Starting maybe this summer, some good deals should be available as, for example, house prices drop enough to return to reality. IOW time now to start study or planning for what those investments will be next year.

But again, learn from history. The massive spending by a wacko and lying government has only started to be felt. Deja vue Nam. Once those costs actually appear is about the same time that massive war spending finally stops. America's slow withdrawal (defeat) in 1972 Nam resulted in recession in 1976 and 1979. Don't expect investments to be as robust due to so many outstanding bills. See the next post to appreciate how large those hidden costs. We owe so much money to everyone that the dollar has dropped to $0.67. And then in the past month, it dropped another 4.5%. That is further loss on your investments and a reason why prices must increase.

Economics will punish America for "financial mismanagement" (quoting an international source) by George Jr's administration. Excessive economic incentives when the economy needed to be fixed by a downturn. From the 1970s, the economy prospered by selling off American assets and by exporting. One of the most productive jobs back then was selling used American construction equipment to many other nations that did not use money games to promote (lie about) growth. For example, Caterpillar is finding almost all its growth in exporting construction equipment. And, of course, companies who only cater to the top 1% income earners should remain profitable. Good reasons explain why companies such as Sharper Image must not exist.

Expect problems in public services and government spending. Government has been mortgaging itself especially with tax cuts while government spending only increased. Construction jobs created only by government pumping money (liquidity) into the economy must be reduced significantly - years from now.

Massive drop in the dollar is only part of the problem. Inflation will eventually also take revenge for all that spending created by mortgaging America. What happens to a treasury bond of 3% when inflation is 1.5%? Welcome to another pending problem.

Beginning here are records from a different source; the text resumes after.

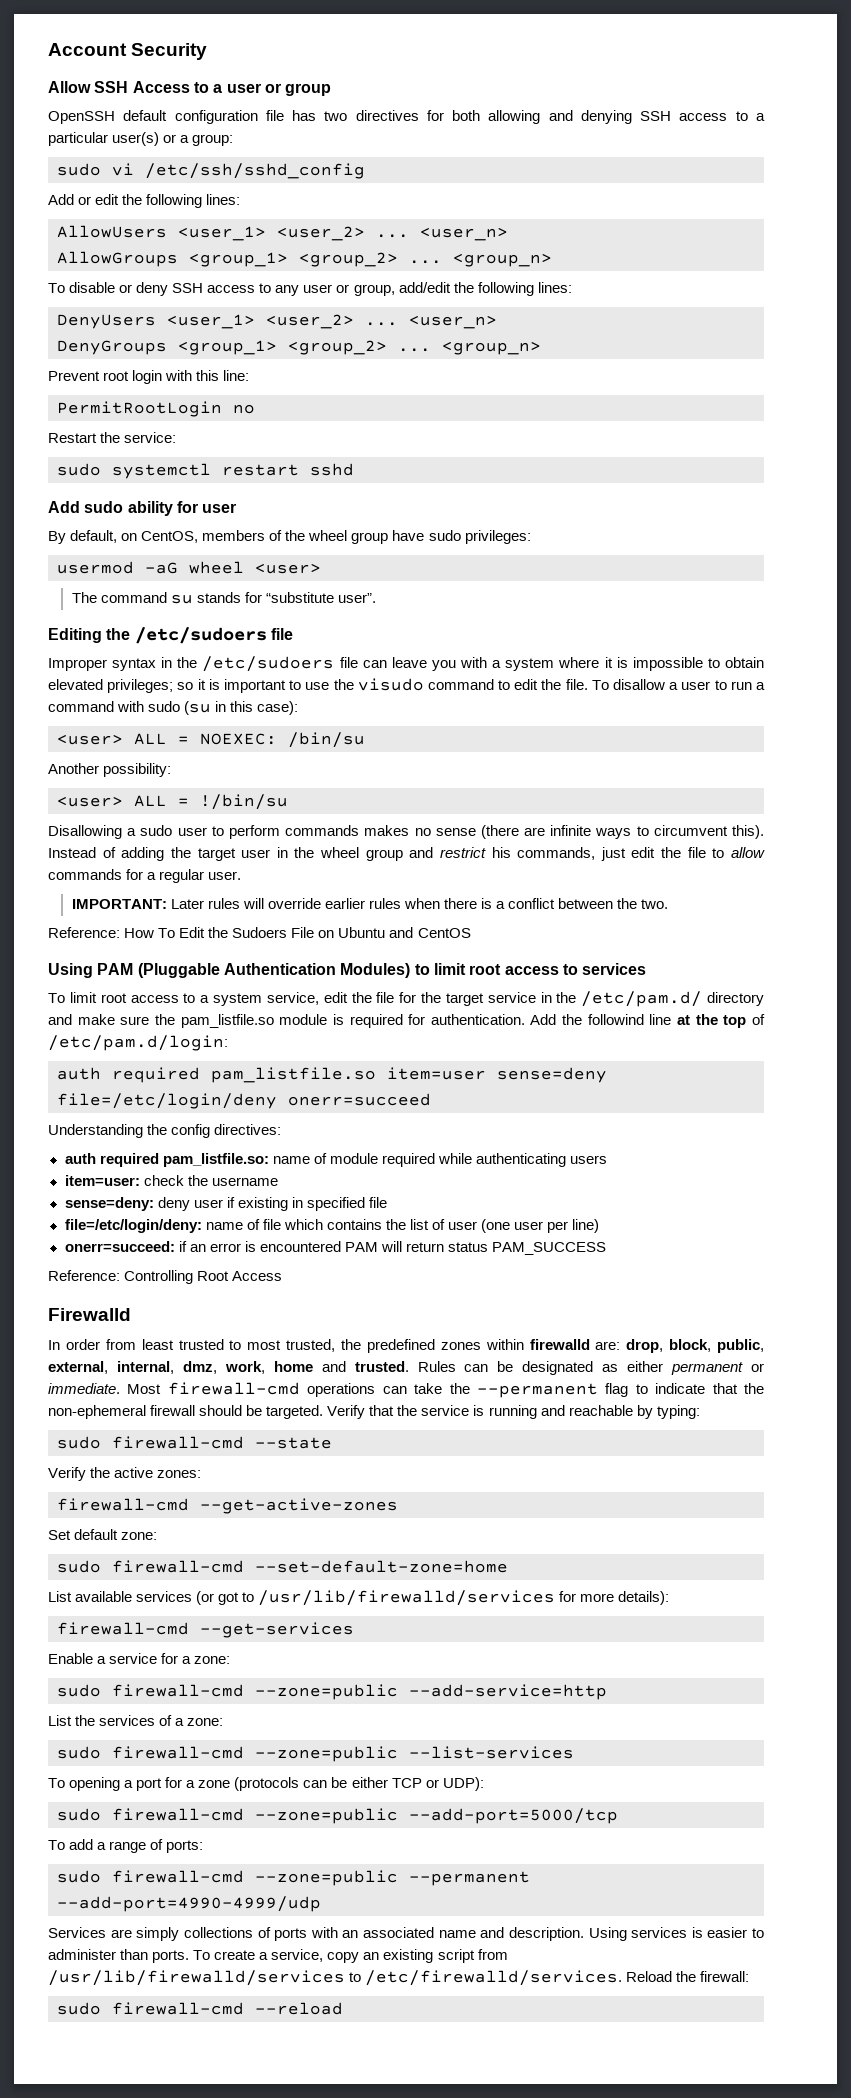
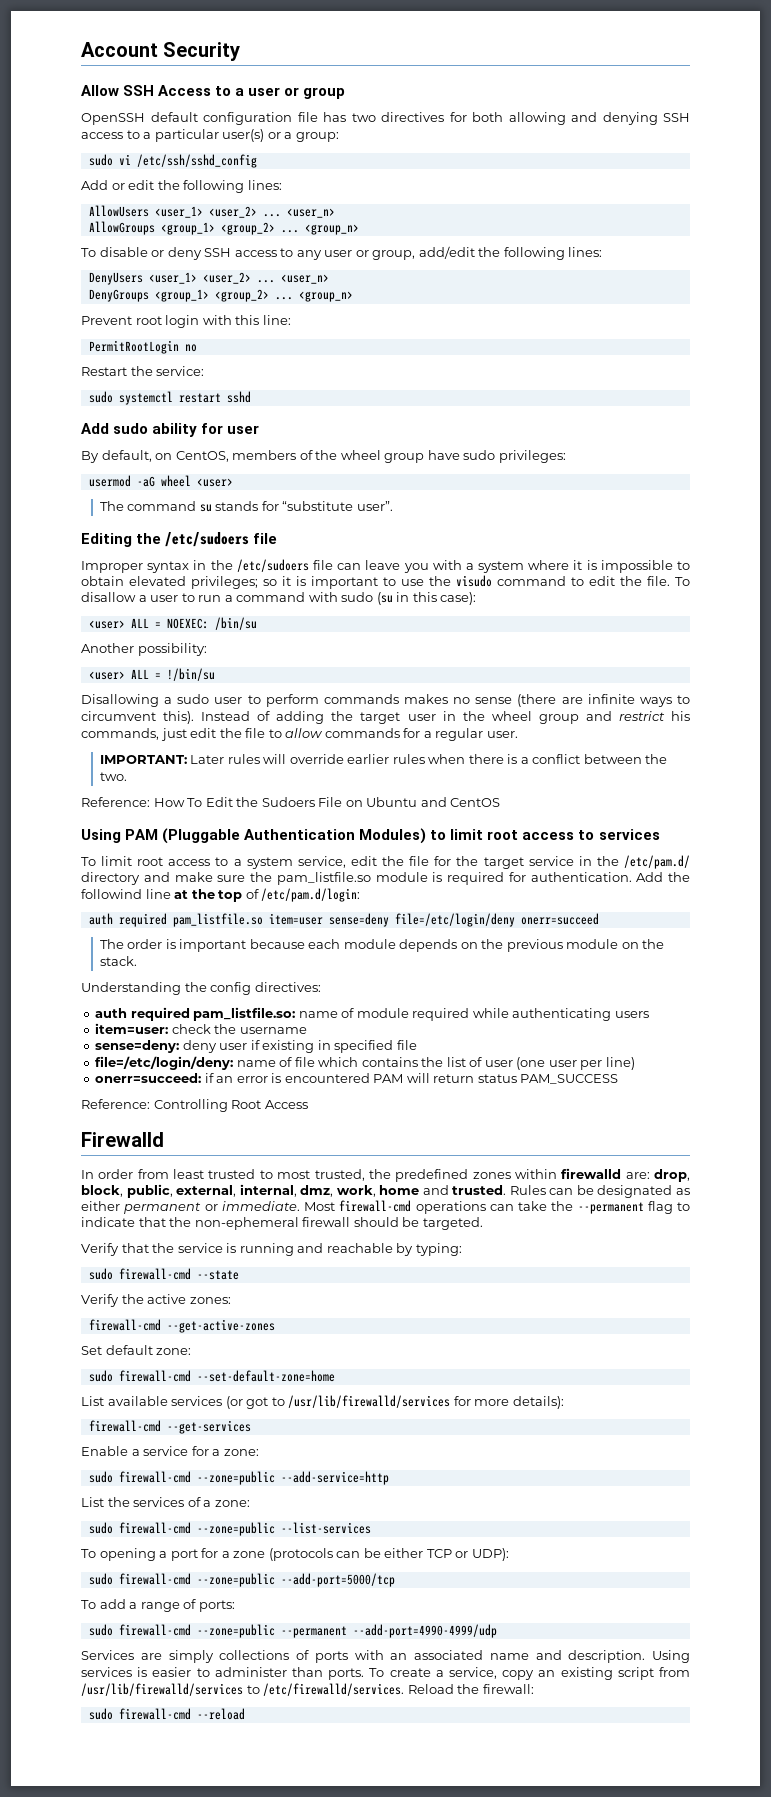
(431, 1099) none -> [99,939,665,952] [99,956,137,966] // The order is important because each module depends on the previous module on the stack.
(324, 1412) none -> (483, 1223) //

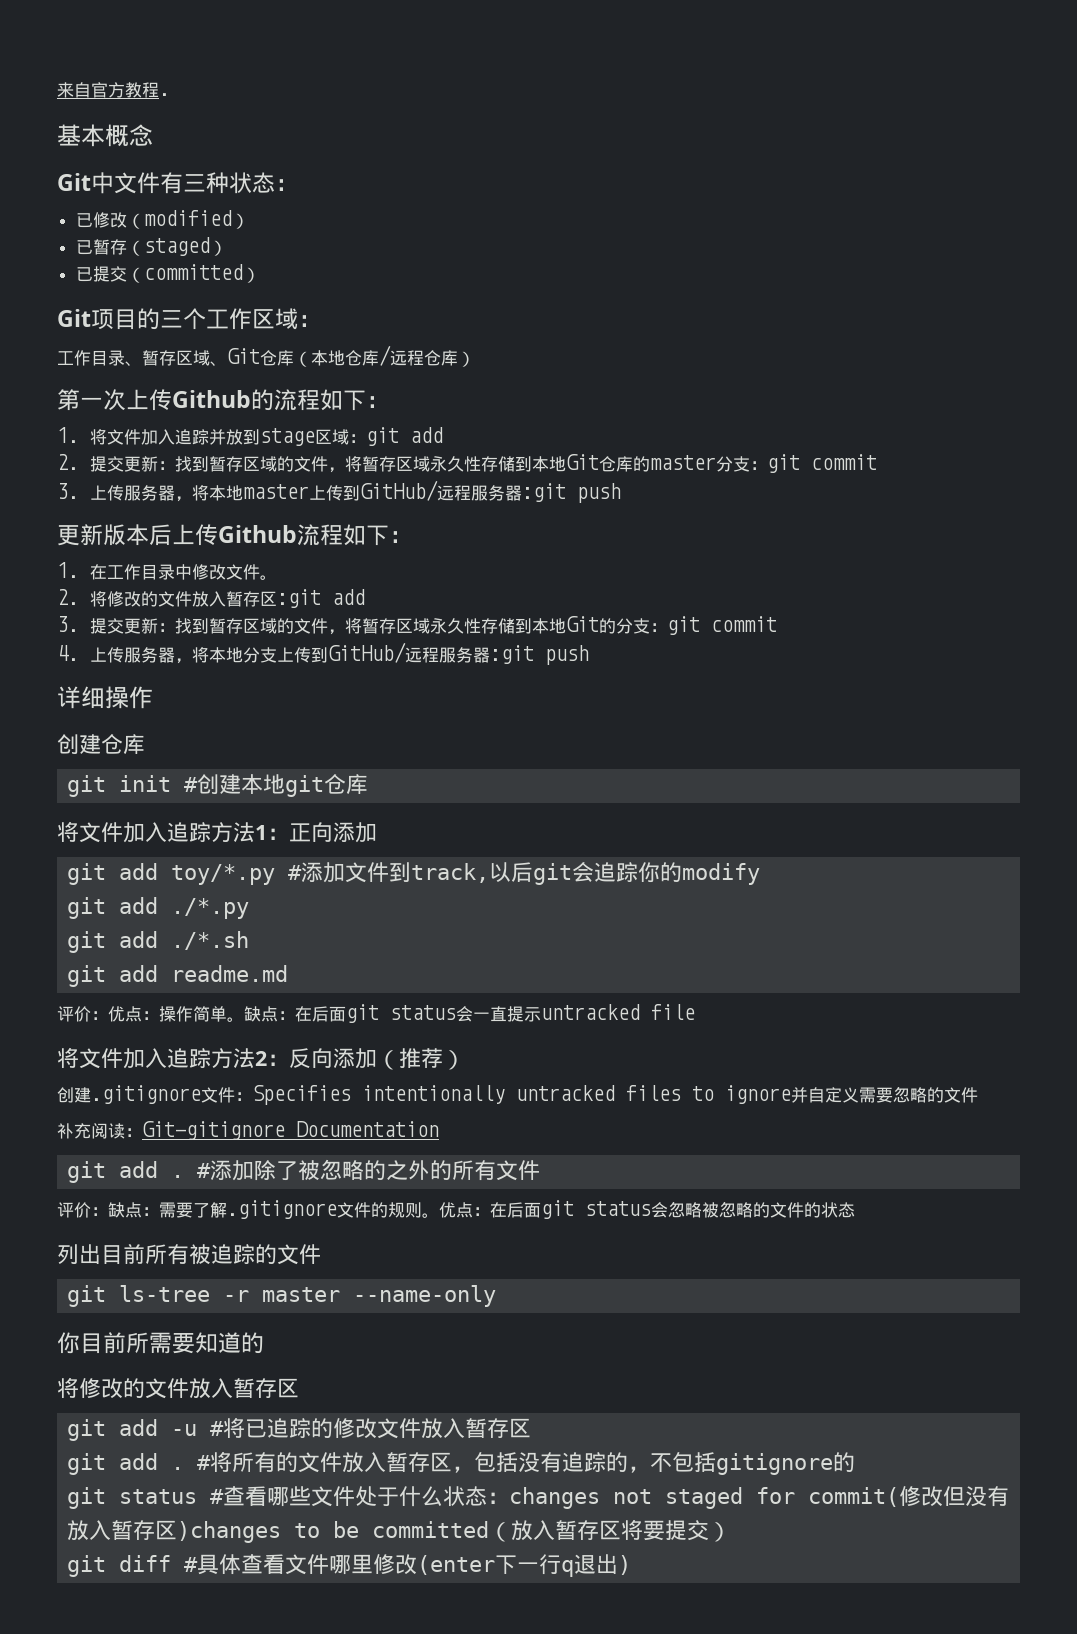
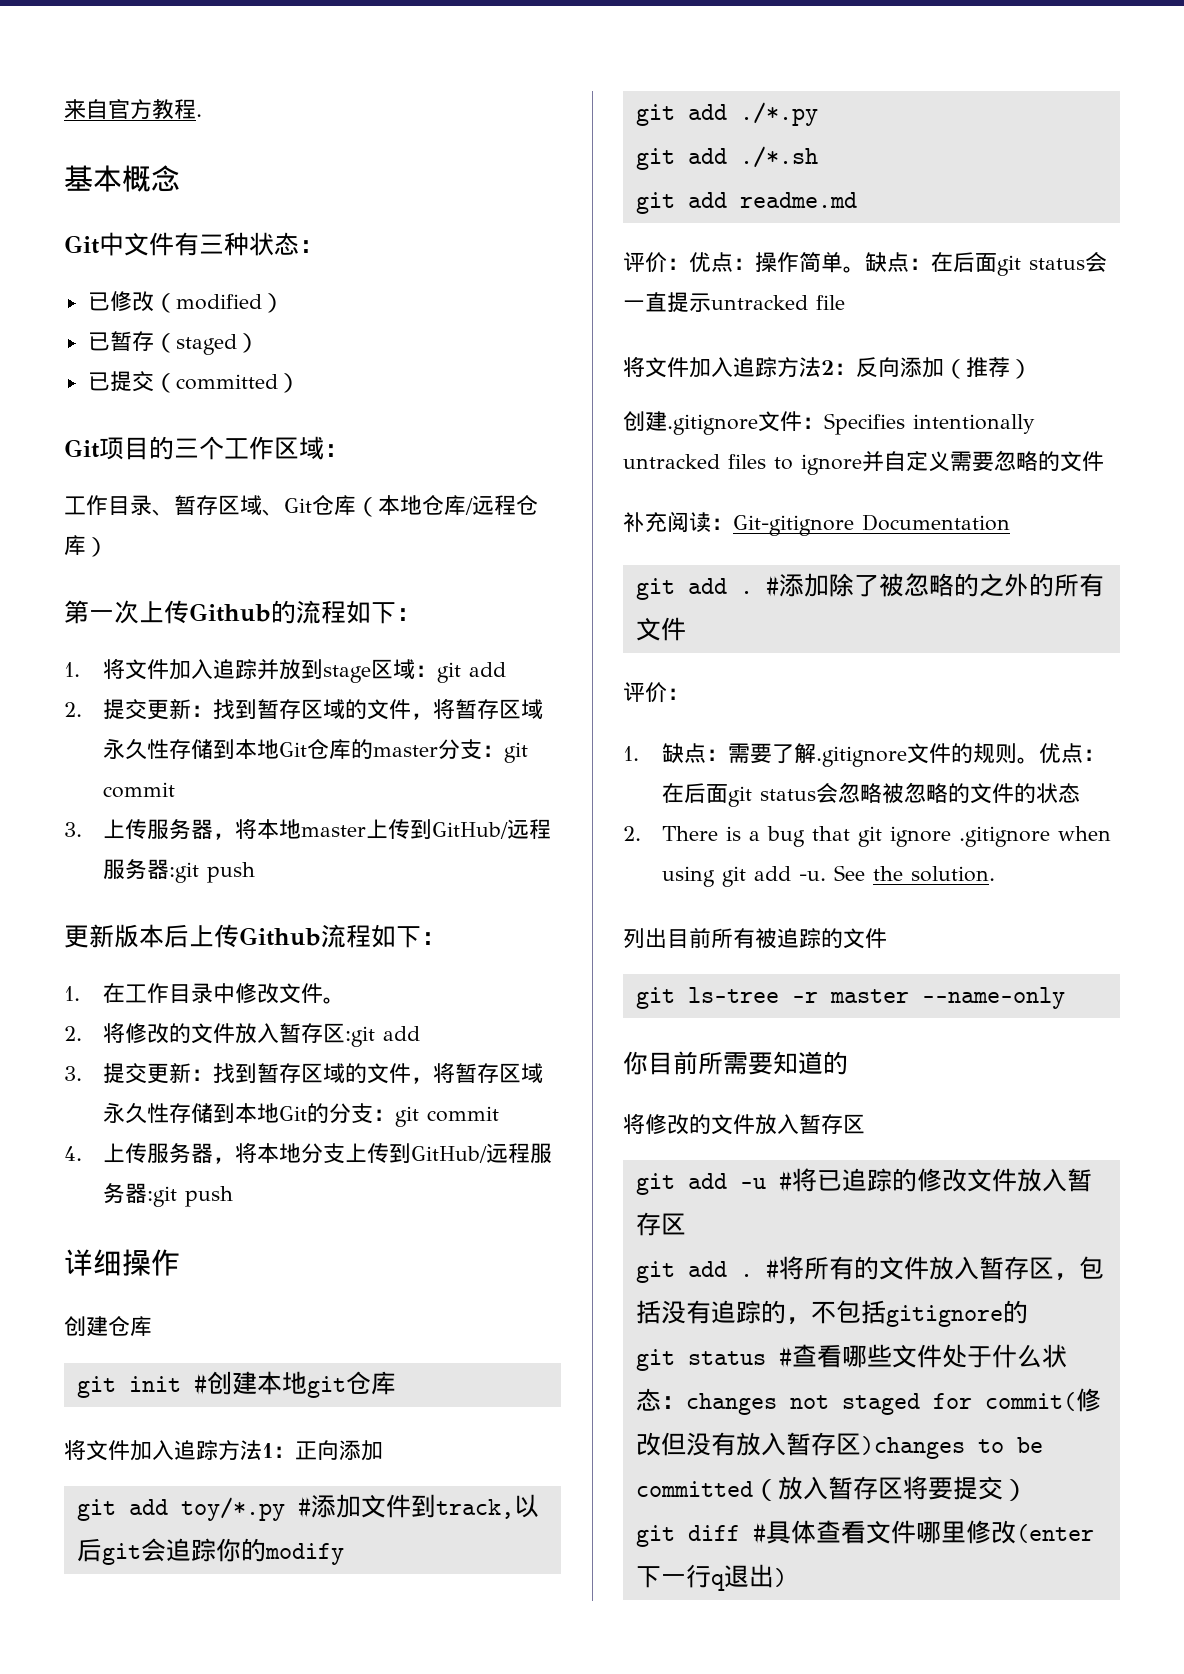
(108, 1211) none -> [623,746,639,761] // 1.
(855, 1210) none -> [623,826,1111,847] [661,865,995,887] // 2. There is a bug that git ignore .gitignore when using git add -u. See the solution.

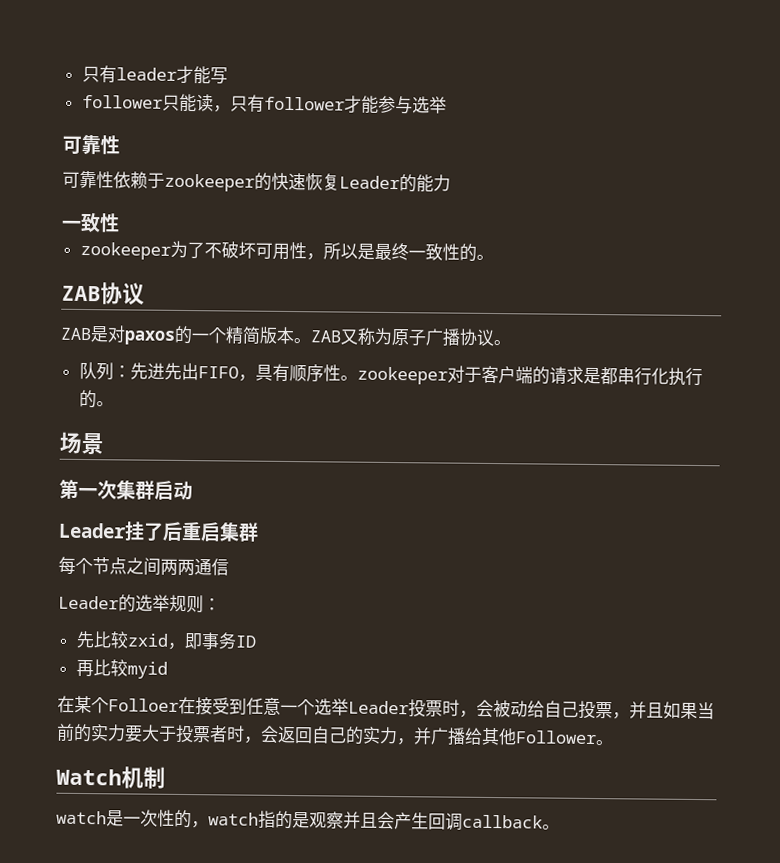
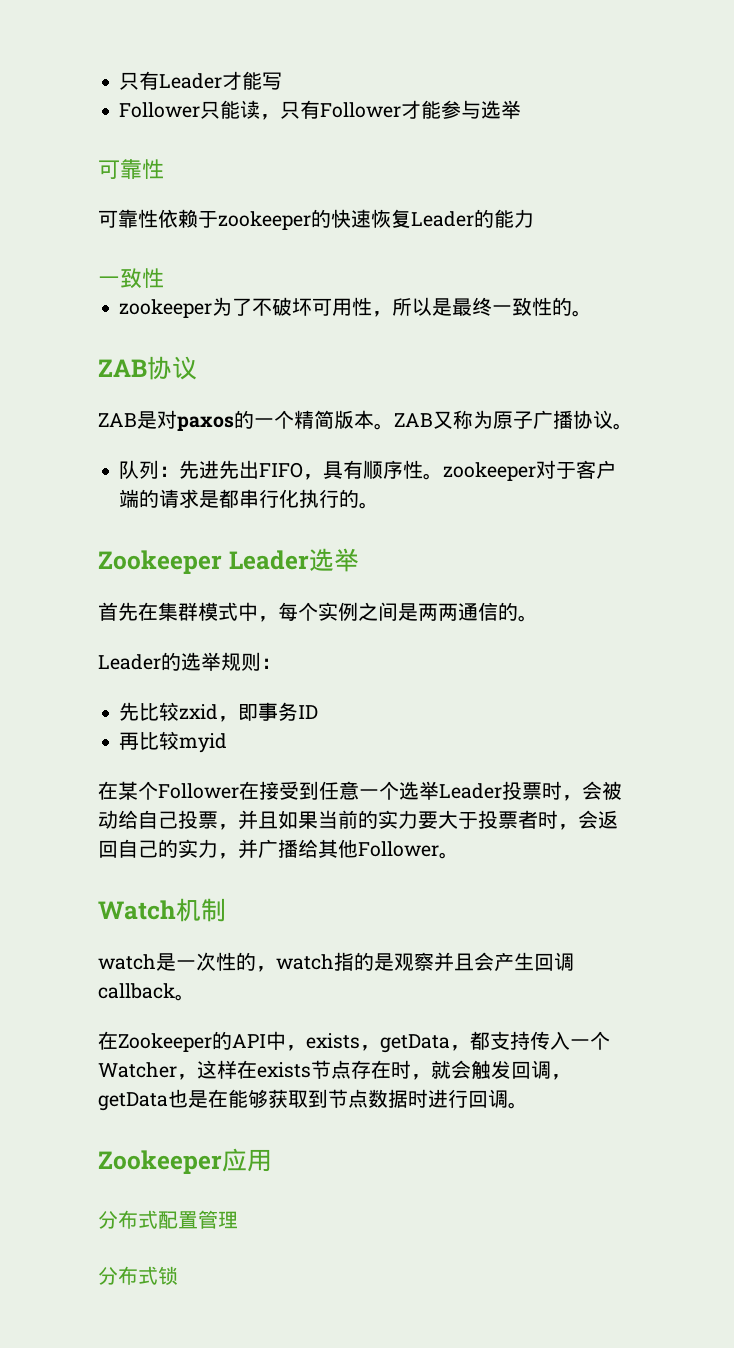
[81,65,177,84] 只有leader -> [119,71,223,90] 只有Leader
[81,94,163,109] follower -> [119,102,201,118] Follower
[263,96,345,111] follower -> [320,102,402,118] Follower
[59,431,104,455] [59,479,193,501] [58,521,259,542] [58,556,161,576] 场景 // 第一次集群启动 // Leader挂了后重启集群 // 每个节点之间 -> [98,548,359,574] [98,602,418,622] Zookeeper Leader选举 // 首先在集群模式中，每个实例之间是
(229, 567) none -> [498,602,538,622] 的。
[108,698,179,712] Folloer -> [158,783,239,799] Follower
(560, 827) none -> [98,1031,610,1053] [98,1060,571,1080] [98,1089,528,1111] [98,1148,272,1174] [98,1210,238,1229] [98,1266,178,1285] // 在Zookeeper的API中，exists，getData，都支持传入一个Watcher，这样在exists节点存在时，就会触发回调，getData也是在能够获取到节点数据时进行回调。 // Zookeeper应用 // 分布式配置管理 // 分布式锁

Bottom line - getting out of investments is too late. Your time to get out is when others foolishly accused this poster of being so negative. Now is the time to start preparing for the many good buys. Now is the time to recognize that past history is not a good measure of better investments because some industries were fueled only by George Jr's economic mismanagement (stimulus packages).

When should you have been scared? When the Economist labeled the falling brick “Housing Prices”. The problem was that obvious back then. Too late to be scared now.

Last edited by tw; 03-18-2008 at 04:41 PM.